Last month, MPs proposed reforms for novice drivers, one of which was that new drivers should be subject to a zero alcohol limit for the first 12 months of their driving career.
At present, the drink drive limit in the UK is 80mg of alcohol per 100ml of blood, however by 2010, the European Commission in Brussels recommends that member states should operate a limit no higher than 20mg, as Norway, Poland and Sweden already do*. Research by University College London** suggests that even a reduction from 80mg to 50mg per 100ml of blood would reduce road deaths by 65 people a year, which has clear implications for what further reductions could be achieved.
However, why is it that just novice drivers should be subject to a zero tolerance alcohol limit?
In New South Wales, Australia, where a zero tolerance limit exists for all learner and provisional license holders, officials say inexperienced drivers are “more vulnerable to the effects of alcohol…due to their newly developing skills.”***
However, Estonia, Romania, Slovakia, Czech Republic and Hungary operate a zero tolerance policy for all drivers*, believing driving experience cannot compensate for the slowed reaction rates that alcohol induce.

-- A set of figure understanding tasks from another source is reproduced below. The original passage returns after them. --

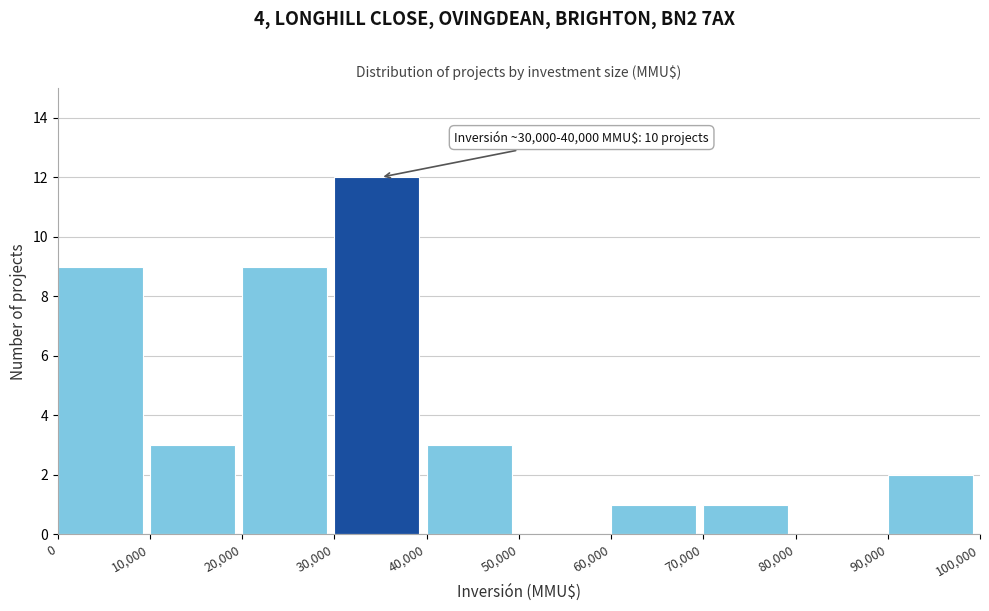

Which range on the x-axis has the tallest bar?

30,000 to 40,000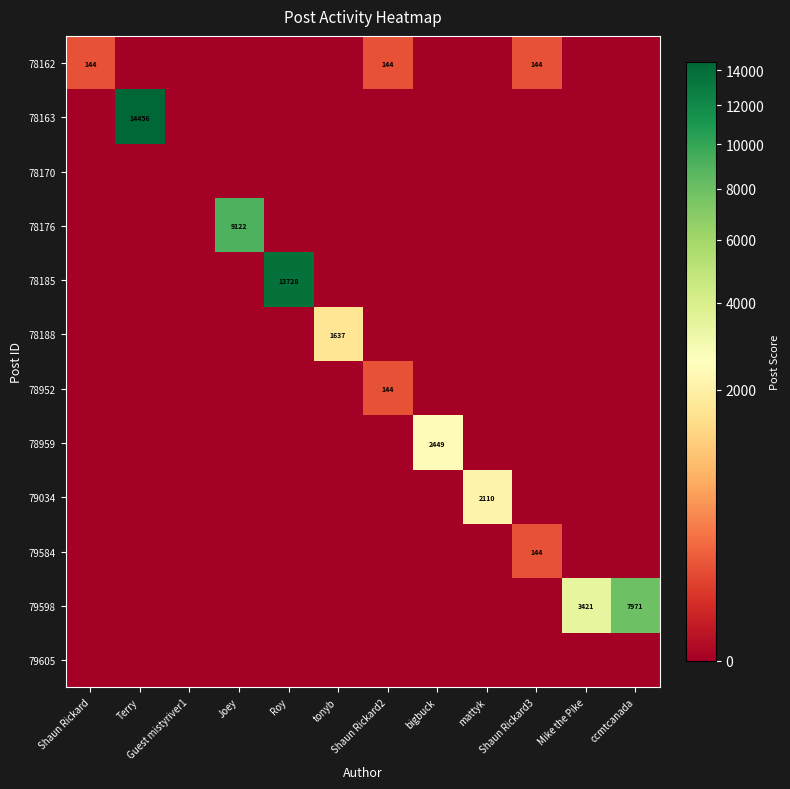

The value of 79598 at ccmtcanada is 12410. True or false?

False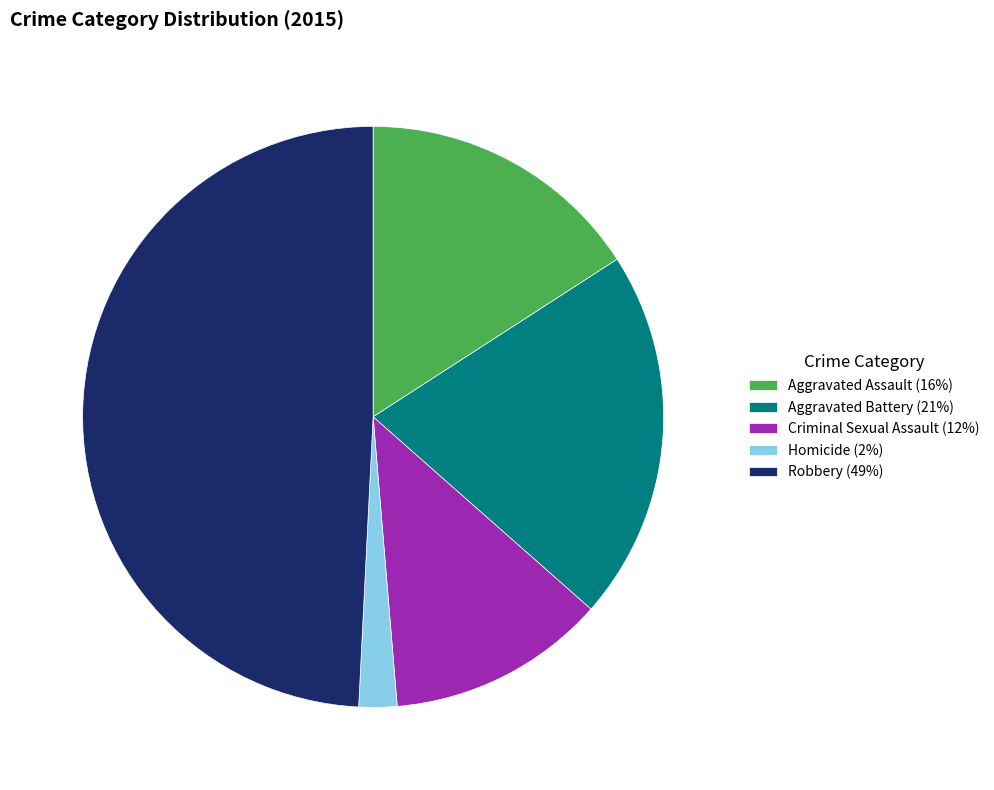

Which has a higher value, Robbery or Aggravated Assault?

Robbery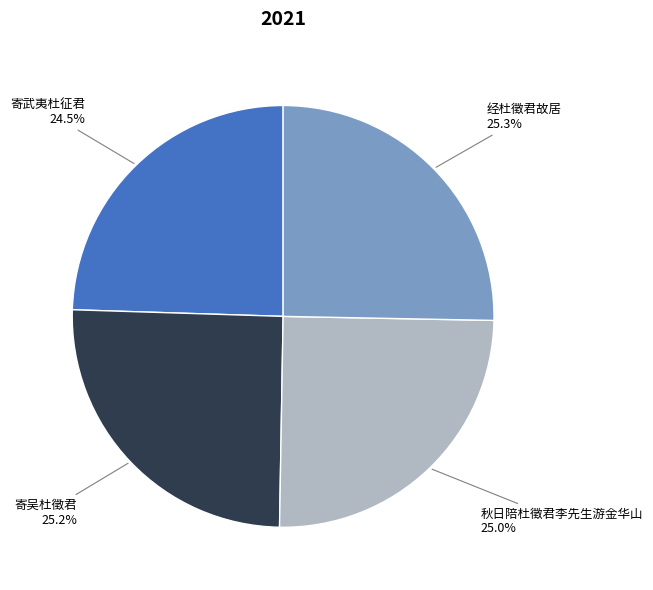

Is there a majority slice in this chart?

No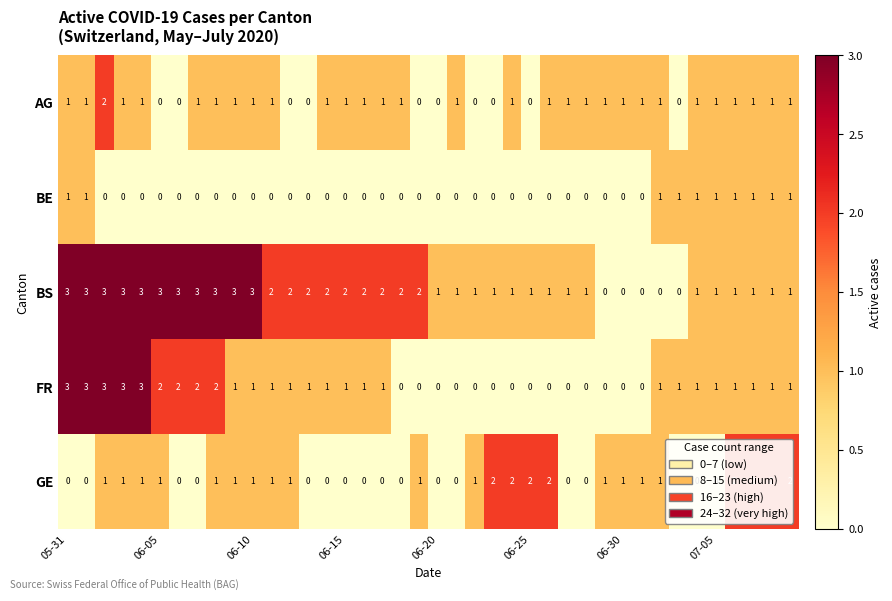

What is the difference between the second highest and second lowest values in the BS series?

3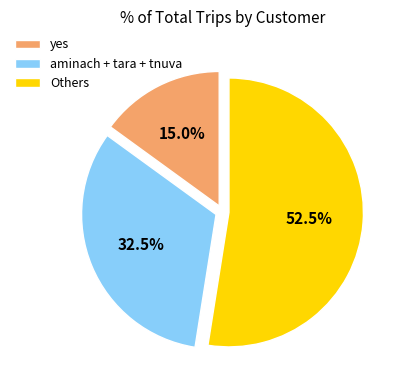

Which category has the biggest portion of the pie?

Others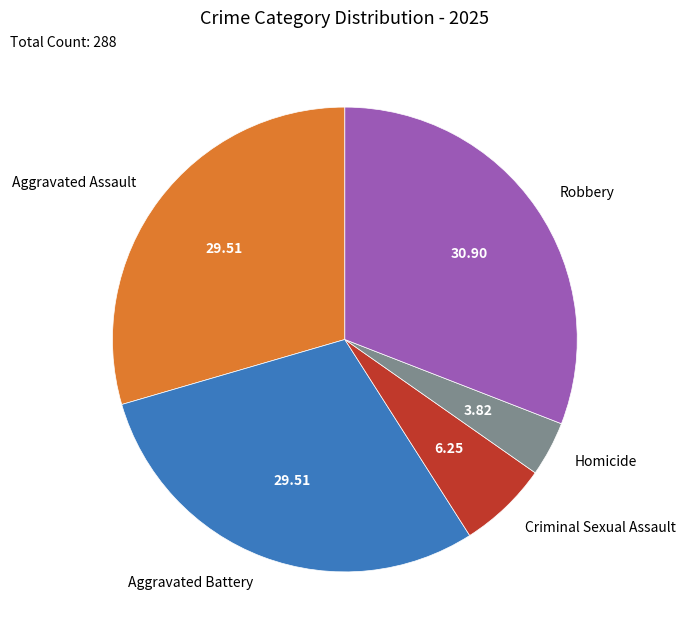

Between Homicide and Aggravated Assault, which is larger?

Aggravated Assault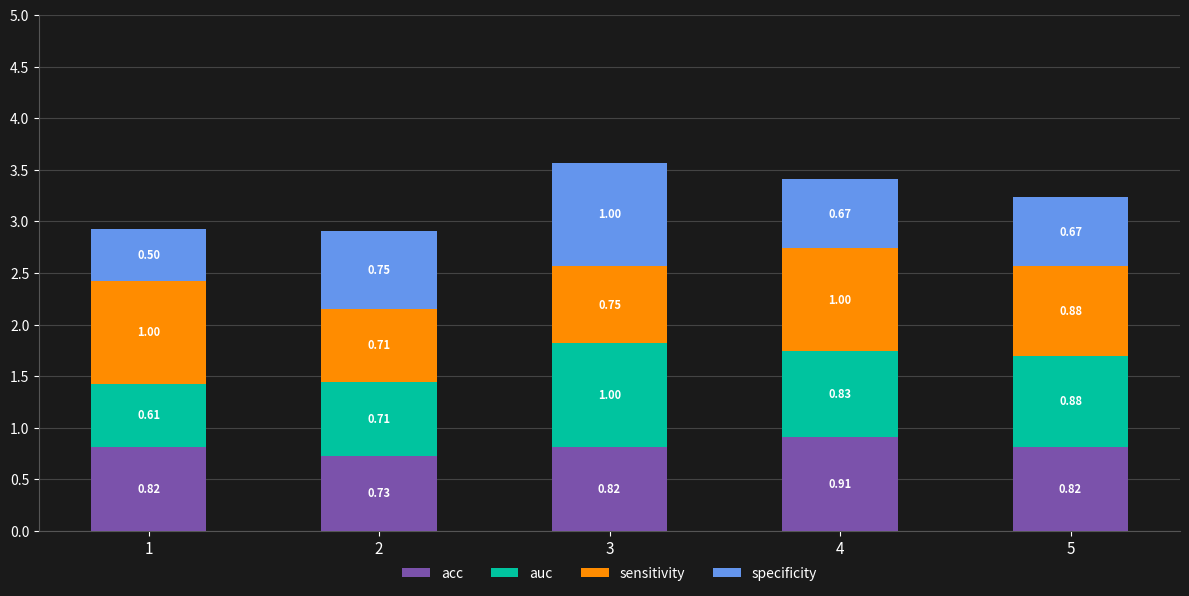

At which category is the sum across all series the highest?

3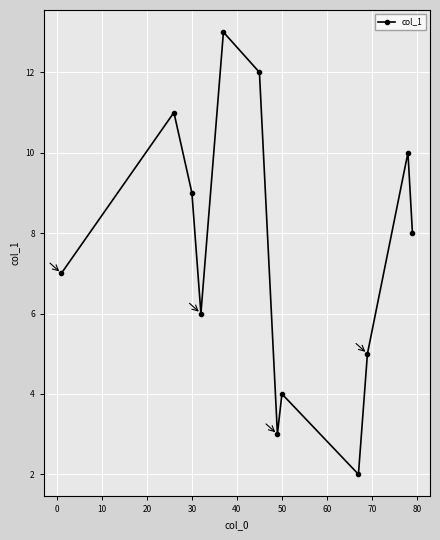

Reading left to right, transcribe all the data shown in this chart.

7.0	11.0	9.0	6.0	13.0	12.0	3.0	4.0	2.0	5.0	10.0	8.0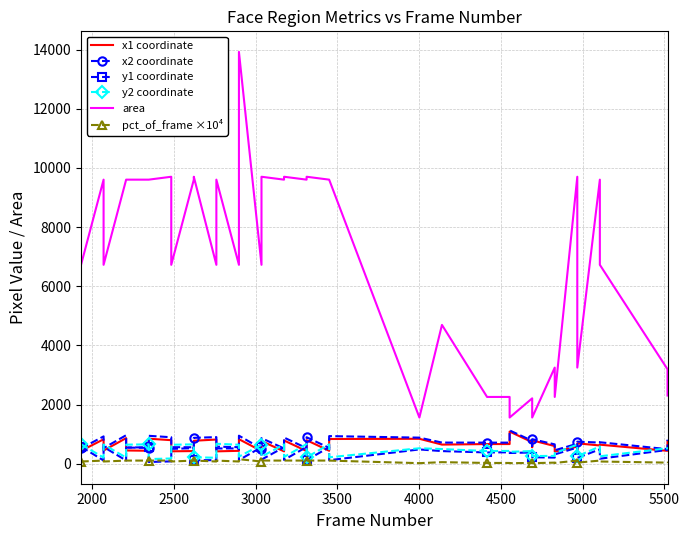

At how many categories does at least one series exceed 272?

40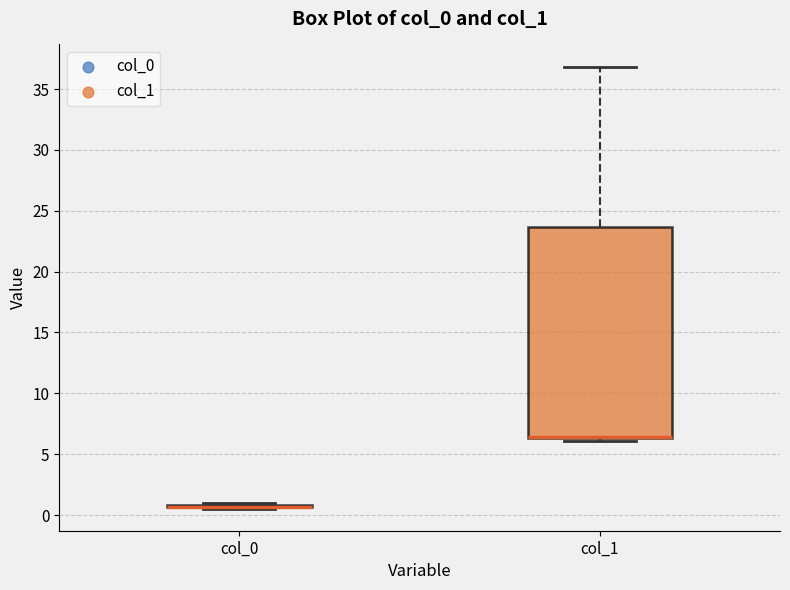

Where does the upper whisker of the box for col_1 end on the y-axis? The values are not printed on the chart, so give them approximately, as read against the axis.

37.0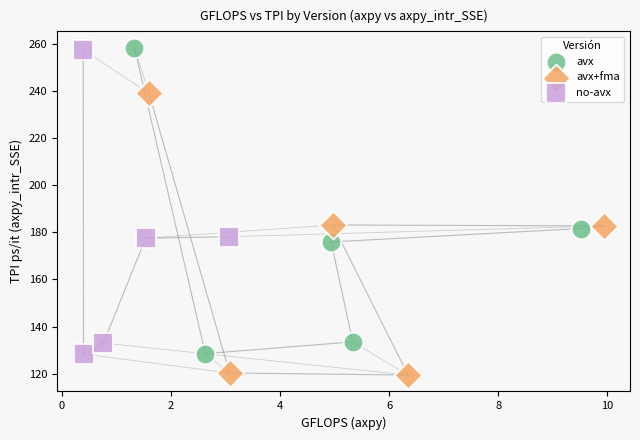

Which series reaches the minimum Y coordinate?

avx+fma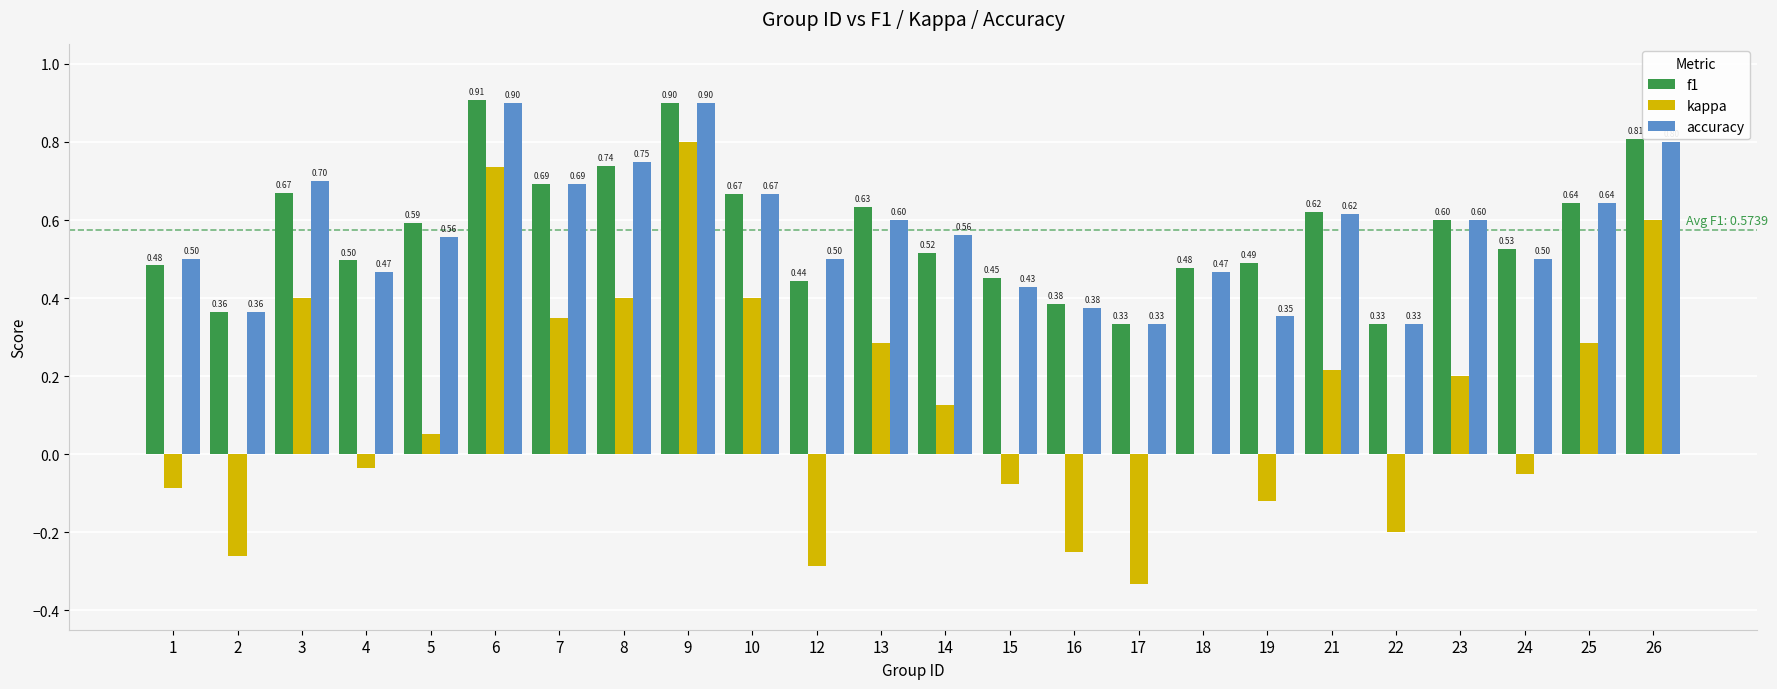

Which series has the largest total across all categories?

f1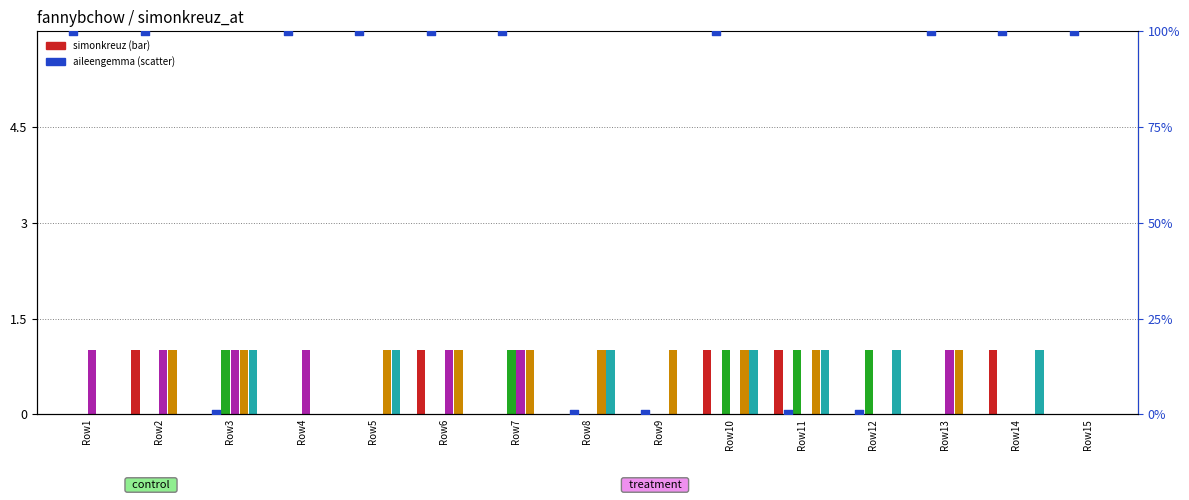

Which series has the largest Y range (max minus min)?

aileengemma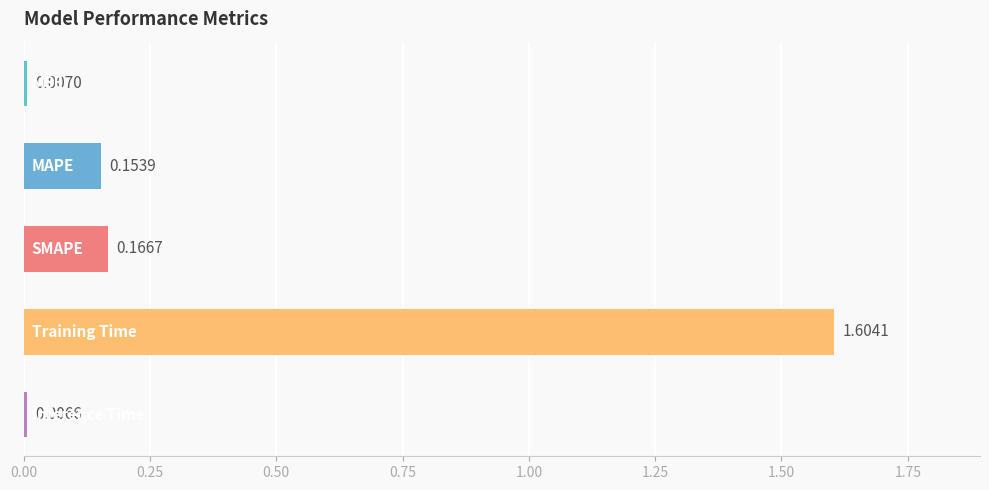

What is the difference between the maximum and minimum values?

1.6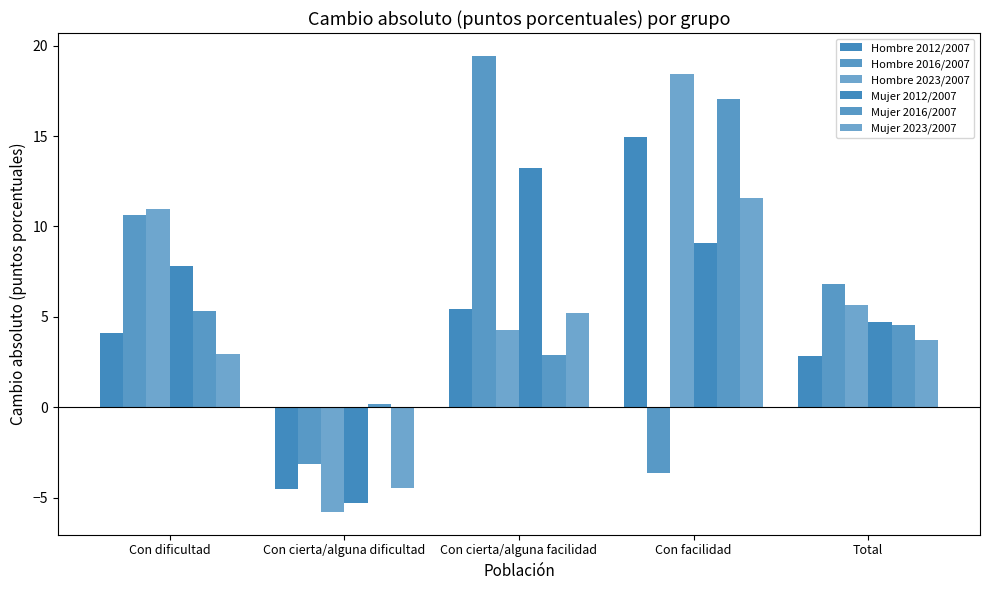

The value of Hombre 2023/2007 at Con cierta/alguna dificultad is -8.5. True or false?

False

The burning question though, is can zero alcohol be enforced?
In the case of Poland, despite them setting an almost zero tolerance limit – in 2005 14% of road accidents involved drink driving and among young male drivers, the number of those drinking and driving is on the increase****. This suggests that unless there is stringent enforcement, even a legal limit won’t deter some drivers from breaking the law and being a serious threat to other road users and themselves.
It would seem therefore that it is driver attitudes which need to be tackled, through both advertising campaigns and educational workshops at public events, schools and colleges.
The RAC Foundation takes the simple stance of- Don’t Drink and Drive and would remind motorists that sobering up can take a long time and therefore driving the morning after you’ve “had a few”- should be avoided.